● **TASK TO CARRY OUT**
Select each row that contains the string "equipo", matching case exactly.

● **DATA UNDER STUDY**
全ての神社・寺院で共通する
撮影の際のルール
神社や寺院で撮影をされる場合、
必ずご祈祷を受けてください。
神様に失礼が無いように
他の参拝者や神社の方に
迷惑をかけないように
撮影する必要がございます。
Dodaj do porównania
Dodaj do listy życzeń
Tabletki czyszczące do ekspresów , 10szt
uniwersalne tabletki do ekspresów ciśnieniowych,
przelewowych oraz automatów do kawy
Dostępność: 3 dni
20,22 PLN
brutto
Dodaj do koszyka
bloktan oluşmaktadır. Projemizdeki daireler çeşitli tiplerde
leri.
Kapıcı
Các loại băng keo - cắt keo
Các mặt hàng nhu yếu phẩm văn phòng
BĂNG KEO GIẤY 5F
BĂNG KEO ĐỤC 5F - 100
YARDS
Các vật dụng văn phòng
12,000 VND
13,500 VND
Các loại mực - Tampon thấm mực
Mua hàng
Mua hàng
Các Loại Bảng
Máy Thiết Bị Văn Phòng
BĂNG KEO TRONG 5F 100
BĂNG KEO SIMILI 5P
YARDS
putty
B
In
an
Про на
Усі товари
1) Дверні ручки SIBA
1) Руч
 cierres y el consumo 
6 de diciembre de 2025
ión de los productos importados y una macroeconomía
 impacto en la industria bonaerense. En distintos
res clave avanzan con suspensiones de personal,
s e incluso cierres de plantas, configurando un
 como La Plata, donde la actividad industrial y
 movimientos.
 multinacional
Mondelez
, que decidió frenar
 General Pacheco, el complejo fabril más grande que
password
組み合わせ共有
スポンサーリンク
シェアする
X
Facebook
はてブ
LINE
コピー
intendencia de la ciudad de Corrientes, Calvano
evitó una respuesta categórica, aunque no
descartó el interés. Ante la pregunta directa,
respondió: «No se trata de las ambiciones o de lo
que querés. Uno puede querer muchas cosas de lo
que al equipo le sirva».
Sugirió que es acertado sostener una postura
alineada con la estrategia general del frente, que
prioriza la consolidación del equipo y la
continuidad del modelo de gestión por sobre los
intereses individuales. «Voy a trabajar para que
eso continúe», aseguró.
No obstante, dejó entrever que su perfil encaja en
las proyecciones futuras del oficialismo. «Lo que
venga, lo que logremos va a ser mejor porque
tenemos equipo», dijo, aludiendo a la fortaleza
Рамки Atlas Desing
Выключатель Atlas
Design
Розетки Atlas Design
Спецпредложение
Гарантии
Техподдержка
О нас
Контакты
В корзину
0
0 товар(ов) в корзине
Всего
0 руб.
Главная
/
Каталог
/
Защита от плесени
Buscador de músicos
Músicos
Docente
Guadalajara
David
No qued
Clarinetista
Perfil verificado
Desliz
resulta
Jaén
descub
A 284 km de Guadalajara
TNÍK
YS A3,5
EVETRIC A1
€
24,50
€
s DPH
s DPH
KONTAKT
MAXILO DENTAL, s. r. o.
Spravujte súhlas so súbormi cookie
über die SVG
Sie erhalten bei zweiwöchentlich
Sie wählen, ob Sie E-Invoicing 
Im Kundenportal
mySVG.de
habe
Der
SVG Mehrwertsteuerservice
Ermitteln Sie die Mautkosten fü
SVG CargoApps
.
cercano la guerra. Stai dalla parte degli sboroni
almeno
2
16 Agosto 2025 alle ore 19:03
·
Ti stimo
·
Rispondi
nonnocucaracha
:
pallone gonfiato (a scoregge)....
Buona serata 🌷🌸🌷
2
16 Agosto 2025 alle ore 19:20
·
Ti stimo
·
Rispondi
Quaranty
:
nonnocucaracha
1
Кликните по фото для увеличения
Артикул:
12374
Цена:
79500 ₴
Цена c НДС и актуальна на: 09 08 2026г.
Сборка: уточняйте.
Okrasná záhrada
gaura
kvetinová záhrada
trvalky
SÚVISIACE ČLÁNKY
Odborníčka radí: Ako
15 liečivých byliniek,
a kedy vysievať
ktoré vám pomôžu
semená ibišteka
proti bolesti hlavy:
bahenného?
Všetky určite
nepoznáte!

● **EXERCISE OUTPUT**
que al equipo le sirva».
prioriza la consolidación del equipo y la
tenemos equipo», dijo, aludiendo a la fortaleza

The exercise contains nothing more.